# Destruction of the Temple in Jerusalem



## VirginiaHuguenot (Aug 9, 2005)

What was the precise date of the destruction of the temple in Jerusalem? August 10, 70 AD or something else?


----------



## Puritanhead (Aug 9, 2005)

I don't know-- but I heard of this full preterist that had a license plate that said "70 A.D."


----------



## PuritanCovenanter (Aug 10, 2005)

WIKI




> In 69, Vespasian seized the throne after a civil war. By 70, the Romans had occupied Jerusalem. Titus, son of the Roman Emperor, destroyed the Second Temple on the 9th of Av, ie. Tisha B'Av (656 years to the day after the destruction of the First Temple in 587 BCE). Over 100,000 Jews died during the siege, and nearly 100,000 were taken to Rome as slaves. Many Jews fled to Mesopotamia (Iraq), and to other countries around the Mediterranean.



Could it be the 15th. I am not a calendar Person. I vote for the 10th because it is the popular one.

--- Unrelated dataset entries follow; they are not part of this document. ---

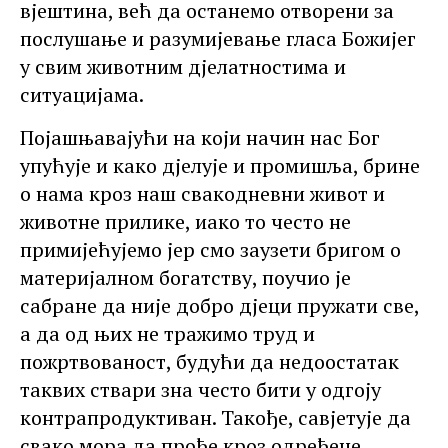
вјештина, већ да останемо отворени за
послушање и разумијевање гласа Божијег
у свим животним дјелатностима и
ситуацијама.
Појашњавајући на који начин нас Бог
упућује и како дјелује и промишља, брине
о нама кроз наш свакодневни живот и
животне прилике, иако то често не
примијећујемо јер смо заузети бригом о
материјалном богатству, поучио је
сабране да није добро дјеци пружати све,
а да од њих не тражимо труд и
пожртвованост, будући да недоостатак
таквих ствари зна често бити у одгоју
контрапродуктиван. Такође, савјетује да
свако мора да прође кроз одређене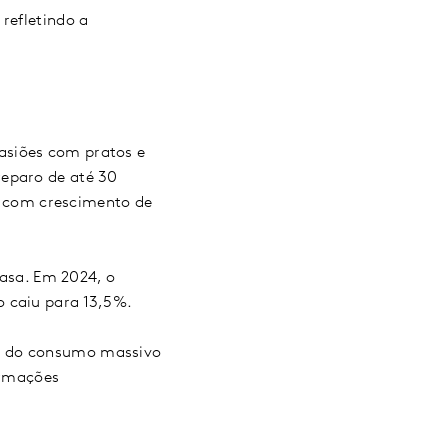
refletindo a
asiões com pratos e
reparo de até 30
 com crescimento de
asa. Em 2024, o
o caiu para 13,5%.
as do consumo massivo
ormações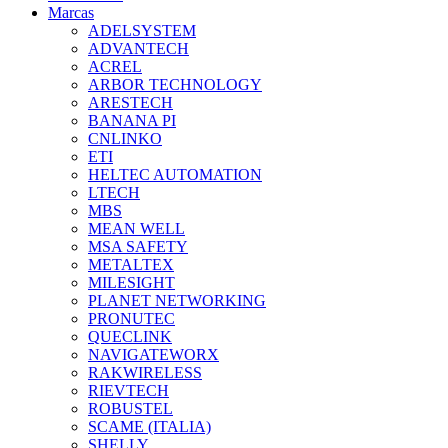
Marcas
ADELSYSTEM
ADVANTECH
ACREL
ARBOR TECHNOLOGY
ARESTECH
BANANA PI
CNLINKO
ETI
HELTEC AUTOMATION
LTECH
MBS
MEAN WELL
MSA SAFETY
METALTEX
MILESIGHT
PLANET NETWORKING
PRONUTEC
QUECLINK
NAVIGATEWORX
RAKWIRELESS
RIEVTECH
ROBUSTEL
SCAME (ITALIA)
SHELLY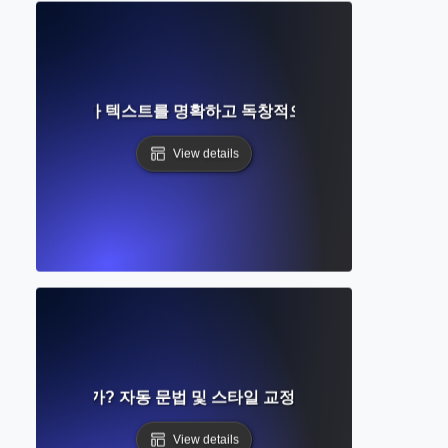
 스마트 도구가 텍스트를 명확하고 독창적으로 다시 작성하는 데
View details
교정기란 무엇인가? 자동 문법 및 스타일 교정에 대한 완벽 가이드
View details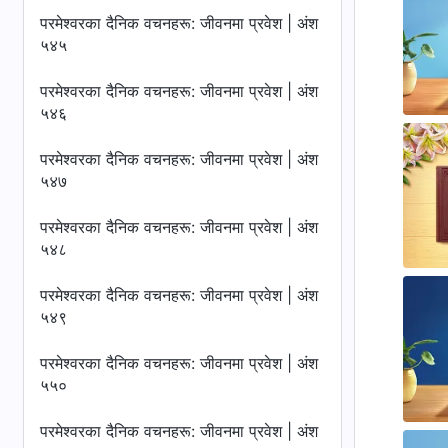
परमेश्‍वरका दैनिक वचनहरू: जीवनमा प्रवेश | अंश
५४५
परमेश्‍वरका दैनिक वचनहरू: जीवनमा प्रवेश | अंश
५४६
परमेश्‍वरका दैनिक वचनहरू: जीवनमा प्रवेश | अंश
५४७
परमेश्‍वरका दैनिक वचनहरू: जीवनमा प्रवेश | अंश
५४८
परमेश्‍वरका दैनिक वचनहरू: जीवनमा प्रवेश | अंश
५४९
परमेश्‍वरका दैनिक वचनहरू: जीवनमा प्रवेश | अंश
५५०
परमेश्‍वरका दैनिक वचनहरू: जीवनमा प्रवेश | अंश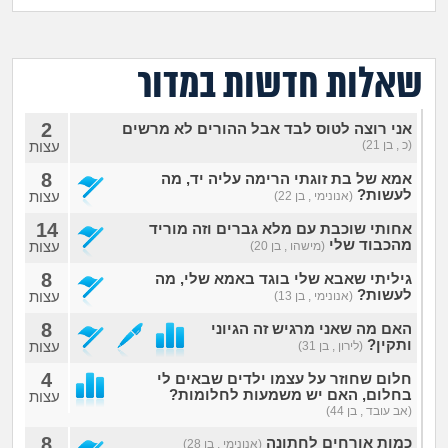
מה שעובר עליי
שומרים על הגוף
שאלות חדשות במדור
פיננסי וכלכלה
2
אני רוצה לטוס לבד אבל ההורים לא מרשים
(כ , בן 21)
עצות
בין הסדינים
8
אמא של בת זוגתי הרימה עליה יד, מה
לעשות?
עצות
(אנונימי , בן 22)
חיות מחמד
14
אחותי שוכבת עם מלא גברים וזה מוריד
מהכבוד שלי
עצות
(מישהו , בן 20)
יוקר המחיה
8
גיליתי שאבא שלי בוגד באמא שלי, מה
לעשות?
עצות
(אנונימי , בן 13)
גאווה
8
האם מה שאני מרגיש זה הגיוני
ותקין?
עצות
(לירון , בן 31)
4
חלום שחוזר על עצמו ילדים שבאים לי
בחלום, האם יש משמעות לחלומות?
עצות
(אב עובד , בן 44)
8
כמות אורחים לחתונה
(אנונימי , בן 28)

Are their theological implications?

[Edited on 8-10-2005 by puritancovenanter]


----------



## BobVigneault (Aug 10, 2005)

Tisha B'Av will occur on the following days on the American calendar:

August 14, 2005 (Jewish Year 5765) 
August 3, 2006 (Jewish Year 5766)
July 24, 2007 (Jewish Year 5767)
August 10, 2008 (Jewish Year 5768)

Here is a page that explains the jewish calendar.

http://www.jewishvirtuallibrary.org/jsource/Judaism/calendar.html


----------